== Records for this task

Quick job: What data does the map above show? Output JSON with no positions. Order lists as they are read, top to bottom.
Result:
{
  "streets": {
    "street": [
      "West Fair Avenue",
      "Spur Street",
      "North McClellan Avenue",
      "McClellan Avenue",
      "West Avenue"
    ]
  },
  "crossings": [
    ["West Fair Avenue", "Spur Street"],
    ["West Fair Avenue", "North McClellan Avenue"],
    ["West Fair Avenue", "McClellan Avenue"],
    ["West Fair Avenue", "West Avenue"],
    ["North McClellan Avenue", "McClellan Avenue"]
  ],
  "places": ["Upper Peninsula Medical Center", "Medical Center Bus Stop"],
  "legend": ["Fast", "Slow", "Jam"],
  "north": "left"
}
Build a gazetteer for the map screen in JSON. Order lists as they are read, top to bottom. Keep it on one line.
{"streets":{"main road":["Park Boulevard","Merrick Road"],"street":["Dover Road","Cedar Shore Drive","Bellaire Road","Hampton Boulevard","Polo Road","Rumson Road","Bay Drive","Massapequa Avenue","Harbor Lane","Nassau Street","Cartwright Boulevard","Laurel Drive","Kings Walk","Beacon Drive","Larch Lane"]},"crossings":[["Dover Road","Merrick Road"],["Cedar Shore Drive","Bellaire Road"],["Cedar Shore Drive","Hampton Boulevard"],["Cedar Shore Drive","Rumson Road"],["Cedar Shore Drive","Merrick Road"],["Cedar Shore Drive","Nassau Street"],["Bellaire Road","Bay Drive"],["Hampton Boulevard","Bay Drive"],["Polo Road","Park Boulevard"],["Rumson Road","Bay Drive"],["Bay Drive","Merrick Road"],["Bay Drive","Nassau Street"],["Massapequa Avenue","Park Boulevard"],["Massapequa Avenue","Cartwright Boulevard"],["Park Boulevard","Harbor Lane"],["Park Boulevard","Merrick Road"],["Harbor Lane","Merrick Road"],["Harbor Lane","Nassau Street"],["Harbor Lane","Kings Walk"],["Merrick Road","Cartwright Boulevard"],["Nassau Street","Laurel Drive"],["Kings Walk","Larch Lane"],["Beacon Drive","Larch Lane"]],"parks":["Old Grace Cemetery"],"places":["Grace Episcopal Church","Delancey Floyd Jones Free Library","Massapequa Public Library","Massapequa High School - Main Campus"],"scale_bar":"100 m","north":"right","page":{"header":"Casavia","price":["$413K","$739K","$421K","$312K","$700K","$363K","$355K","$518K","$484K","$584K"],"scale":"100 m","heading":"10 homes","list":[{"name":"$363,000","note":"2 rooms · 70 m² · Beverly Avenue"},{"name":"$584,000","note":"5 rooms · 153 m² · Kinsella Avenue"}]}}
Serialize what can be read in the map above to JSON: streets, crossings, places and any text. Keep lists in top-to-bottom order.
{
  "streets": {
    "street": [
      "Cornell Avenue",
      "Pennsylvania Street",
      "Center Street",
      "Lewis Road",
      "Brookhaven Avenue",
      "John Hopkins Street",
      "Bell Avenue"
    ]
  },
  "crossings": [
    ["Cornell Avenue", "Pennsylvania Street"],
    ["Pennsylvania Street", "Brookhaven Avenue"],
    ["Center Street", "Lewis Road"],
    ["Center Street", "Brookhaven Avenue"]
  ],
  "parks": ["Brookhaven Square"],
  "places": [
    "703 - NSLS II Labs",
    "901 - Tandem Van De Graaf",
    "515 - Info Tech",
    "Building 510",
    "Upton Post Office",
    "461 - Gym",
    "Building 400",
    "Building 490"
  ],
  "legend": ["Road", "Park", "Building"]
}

====

> Required work:
Exactly reproduce every line of the records.

> Response to this exercise:
Quick job: What data does the map above show? Output JSON with no positions. Order lists as they are read, top to bottom.
Result:
{
  "streets": {
    "street": [
      "West Fair Avenue",
      "Spur Street",
      "North McClellan Avenue",
      "McClellan Avenue",
      "West Avenue"
    ]
  },
  "crossings": [
    ["West Fair Avenue", "Spur Street"],
    ["West Fair Avenue", "North McClellan Avenue"],
    ["West Fair Avenue", "McClellan Avenue"],
    ["West Fair Avenue", "West Avenue"],
    ["North McClellan Avenue", "McClellan Avenue"]
  ],
  "places": ["Upper Peninsula Medical Center", "Medical Center Bus Stop"],
  "legend": ["Fast", "Slow", "Jam"],
  "north": "left"
}
Build a gazetteer for the map screen in JSON. Order lists as they are read, top to bottom. Keep it on one line.
{"streets":{"main road":["Park Boulevard","Merrick Road"],"street":["Dover Road","Cedar Shore Drive","Bellaire Road","Hampton Boulevard","Polo Road","Rumson Road","Bay Drive","Massapequa Avenue","Harbor Lane","Nassau Street","Cartwright Boulevard","Laurel Drive","Kings Walk","Beacon Drive","Larch Lane"]},"crossings":[["Dover Road","Merrick Road"],["Cedar Shore Drive","Bellaire Road"],["Cedar Shore Drive","Hampton Boulevard"],["Cedar Shore Drive","Rumson Road"],["Cedar Shore Drive","Merrick Road"],["Cedar Shore Drive","Nassau Street"],["Bellaire Road","Bay Drive"],["Hampton Boulevard","Bay Drive"],["Polo Road","Park Boulevard"],["Rumson Road","Bay Drive"],["Bay Drive","Merrick Road"],["Bay Drive","Nassau Street"],["Massapequa Avenue","Park Boulevard"],["Massapequa Avenue","Cartwright Boulevard"],["Park Boulevard","Harbor Lane"],["Park Boulevard","Merrick Road"],["Harbor Lane","Merrick Road"],["Harbor Lane","Nassau Street"],["Harbor Lane","Kings Walk"],["Merrick Road","Cartwright Boulevard"],["Nassau Street","Laurel Drive"],["Kings Walk","Larch Lane"],["Beacon Drive","Larch Lane"]],"parks":["Old Grace Cemetery"],"places":["Grace Episcopal Church","Delancey Floyd Jones Free Library","Massapequa Public Library","Massapequa High School - Main Campus"],"scale_bar":"100 m","north":"right","page":{"header":"Casavia","price":["$413K","$739K","$421K","$312K","$700K","$363K","$355K","$518K","$484K","$584K"],"scale":"100 m","heading":"10 homes","list":[{"name":"$363,000","note":"2 rooms · 70 m² · Beverly Avenue"},{"name":"$584,000","note":"5 rooms · 153 m² · Kinsella Avenue"}]}}
Serialize what can be read in the map above to JSON: streets, crossings, places and any text. Keep lists in top-to-bottom order.
{
  "streets": {
    "street": [
      "Cornell Avenue",
      "Pennsylvania Street",
      "Center Street",
      "Lewis Road",
      "Brookhaven Avenue",
      "John Hopkins Street",
      "Bell Avenue"
    ]
  },
  "crossings": [
    ["Cornell Avenue", "Pennsylvania Street"],
    ["Pennsylvania Street", "Brookhaven Avenue"],
    ["Center Street", "Lewis Road"],
    ["Center Street", "Brookhaven Avenue"]
  ],
  "parks": ["Brookhaven Square"],
  "places": [
    "703 - NSLS II Labs",
    "901 - Tandem Van De Graaf",
    "515 - Info Tech",
    "Building 510",
    "Upton Post Office",
    "461 - Gym",
    "Building 400",
    "Building 490"
  ],
  "legend": ["Road", "Park", "Building"]
}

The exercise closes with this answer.